"Za Brexitem i wygraną Trumpa stoją dwie firmy informatyczne". Wynik śledztwa "Guardiana"
- Największa ustrojowa zmiana w Wielkiej Brytanii w ciągu ostatniego stulecia to spisek prawicowych miliarderów z USA i zaawansowanej technologii wpływania na ludzi - twierdzi dziennikarka "The Guardian" Carole Cadwalladr. Przekonuje, że za Brexitem i sukcesem Donalda Trumpa stoją ci sami ludzie z małych firm informatycznych, którzy wpłynęli na odbiorców tak, że głosowali po myśli zleceniodawców.
Według Cadwalladr. proces doprowadzania do Brexitu był "gigantyczną globalną operacją". "W ruch poszły olbrzymie ilości danych, przyjaciele Donalda Trumpa i tajemnicze siły, które wydatnie wpłynęły na wynik referendum, wskutek którego kraj odwrócił się od UE" - napisała dziennikarka.
Ze śledztwa Cadwalladr wynika, że niewielkie, dobrze zakonspirowane firmy informatyczne są w stanie wywierać duży i skuteczny wpływ na wyniki wyborów.
Ich metodą ma być zaawansowana analiza danych, czego wynikiem są rekomendacje, które jednoznacznie wskazują, do jakich ludzi trzeba dotrzeć i jaki komunikat im przedstawić, by skłonić do konkretnego zachowania. W przypadku Brexitu i wygranej Trumpa - do zagłosowania we właściwy sposób lub pozostanie w domu.
Strategia: fake news
Autorka twierdzi, że znalazła dowody na to, iż te same firmy obsługiwały kampanie prezydenta USA Donalda Trumpa oraz zwolenników Brexitu.
Sugeruje także, że doszło do misji "rozbijania" przekazów głównych mediów i zastąpienia ich wiadomości zlepkiem alternatywnych faktów, fałszywej historii i propagandy.

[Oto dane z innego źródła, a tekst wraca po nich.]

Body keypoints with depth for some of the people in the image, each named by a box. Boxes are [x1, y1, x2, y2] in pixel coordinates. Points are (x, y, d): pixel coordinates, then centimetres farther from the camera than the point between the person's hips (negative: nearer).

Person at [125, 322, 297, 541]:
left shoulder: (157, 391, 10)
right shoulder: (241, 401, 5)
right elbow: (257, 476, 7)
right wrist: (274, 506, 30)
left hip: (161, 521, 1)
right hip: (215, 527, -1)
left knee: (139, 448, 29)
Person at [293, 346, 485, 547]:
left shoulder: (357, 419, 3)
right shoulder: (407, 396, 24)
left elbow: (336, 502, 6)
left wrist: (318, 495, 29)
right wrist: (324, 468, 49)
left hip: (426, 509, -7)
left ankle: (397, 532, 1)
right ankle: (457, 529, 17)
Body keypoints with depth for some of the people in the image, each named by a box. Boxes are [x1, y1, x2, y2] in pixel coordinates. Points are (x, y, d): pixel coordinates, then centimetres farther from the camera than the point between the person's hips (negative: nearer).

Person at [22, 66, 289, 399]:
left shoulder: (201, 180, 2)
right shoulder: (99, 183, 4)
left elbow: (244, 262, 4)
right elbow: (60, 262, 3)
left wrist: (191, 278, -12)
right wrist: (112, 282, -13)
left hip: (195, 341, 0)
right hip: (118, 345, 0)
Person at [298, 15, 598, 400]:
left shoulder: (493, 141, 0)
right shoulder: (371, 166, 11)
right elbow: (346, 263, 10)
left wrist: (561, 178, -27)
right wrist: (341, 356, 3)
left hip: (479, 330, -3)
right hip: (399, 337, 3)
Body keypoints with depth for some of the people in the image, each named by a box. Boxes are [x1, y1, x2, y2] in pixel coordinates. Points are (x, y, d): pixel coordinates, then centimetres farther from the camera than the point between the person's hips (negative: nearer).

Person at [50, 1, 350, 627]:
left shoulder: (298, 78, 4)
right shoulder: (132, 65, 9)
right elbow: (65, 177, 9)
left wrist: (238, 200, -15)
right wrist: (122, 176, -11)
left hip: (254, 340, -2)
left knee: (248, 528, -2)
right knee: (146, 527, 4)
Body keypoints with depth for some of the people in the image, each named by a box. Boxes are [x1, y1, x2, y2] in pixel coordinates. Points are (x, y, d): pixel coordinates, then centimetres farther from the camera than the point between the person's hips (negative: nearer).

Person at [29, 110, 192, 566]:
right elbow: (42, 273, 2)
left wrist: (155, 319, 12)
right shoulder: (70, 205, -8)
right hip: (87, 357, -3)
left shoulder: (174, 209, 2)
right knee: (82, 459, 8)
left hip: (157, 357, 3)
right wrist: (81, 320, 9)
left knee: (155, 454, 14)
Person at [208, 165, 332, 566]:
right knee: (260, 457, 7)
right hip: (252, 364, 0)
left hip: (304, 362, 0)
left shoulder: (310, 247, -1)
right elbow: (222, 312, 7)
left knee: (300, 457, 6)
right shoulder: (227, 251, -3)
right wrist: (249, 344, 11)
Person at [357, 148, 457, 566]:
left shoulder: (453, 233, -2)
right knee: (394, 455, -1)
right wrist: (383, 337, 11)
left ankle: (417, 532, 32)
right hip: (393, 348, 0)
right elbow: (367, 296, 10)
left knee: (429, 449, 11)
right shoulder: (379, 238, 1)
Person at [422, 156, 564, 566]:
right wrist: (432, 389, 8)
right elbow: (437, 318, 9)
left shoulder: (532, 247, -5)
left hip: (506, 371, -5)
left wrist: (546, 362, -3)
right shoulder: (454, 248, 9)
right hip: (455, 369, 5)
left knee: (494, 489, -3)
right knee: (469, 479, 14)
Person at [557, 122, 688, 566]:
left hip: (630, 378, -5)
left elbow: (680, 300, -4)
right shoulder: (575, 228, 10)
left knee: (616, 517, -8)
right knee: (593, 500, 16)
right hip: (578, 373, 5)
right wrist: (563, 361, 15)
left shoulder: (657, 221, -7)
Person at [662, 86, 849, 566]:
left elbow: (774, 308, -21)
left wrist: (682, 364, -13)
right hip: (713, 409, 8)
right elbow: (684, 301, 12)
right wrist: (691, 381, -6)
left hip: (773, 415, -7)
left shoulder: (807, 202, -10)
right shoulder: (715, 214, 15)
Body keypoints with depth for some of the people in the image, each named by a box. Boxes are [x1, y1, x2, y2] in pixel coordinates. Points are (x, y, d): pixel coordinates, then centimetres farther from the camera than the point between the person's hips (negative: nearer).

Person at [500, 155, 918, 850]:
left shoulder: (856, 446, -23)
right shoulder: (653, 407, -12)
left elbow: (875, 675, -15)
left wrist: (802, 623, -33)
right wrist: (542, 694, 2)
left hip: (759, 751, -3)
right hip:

Dziennikarka wskazuje takie firmy, jak Cambridge Analytica i AggregateIQ. Według niej, przetestowały one działanie swoich metod podczas wyborów w mniejszych krajach, np. w Trynidadzie i Tobago. Następnie miały przenieść je na amerykański i brytyjski grunt.
Jedna z firm pracuje już dla Pentagonu
Autorka śledztwa zauważa, że do grona sympatyków Trumpa należą m.in. Peter Thiel i Robert Mercer. Pierwszy jest współzałożycielem eBay i PayPal, drugi właścicielem funduszu hedgingowego (inwestycyjnego), właścicielem firmy Cambridge Analitycs, a przy okazji dobrym znajomym Nigela Farage'a nazywanego "ojcem chrzestnym Brexitu". Mają więc pieniądze, technologię i dane, które zresztą dokupują na rynku, głównie od Facebooka. Ich firmy wspierały także zwolenników wyjścia Wielkiej Brytanii z UE.
Firmy takie jak Cambridge Analytica są na początku słabo opłacane. Jak zaznacza Cadwalladr, prawdziwe pieniądze robią później, na zleceniach od rządów, które pomogły wybrać. Wspomniane przedsiębiorstwo pracuje już m.in. dla Pentagonu.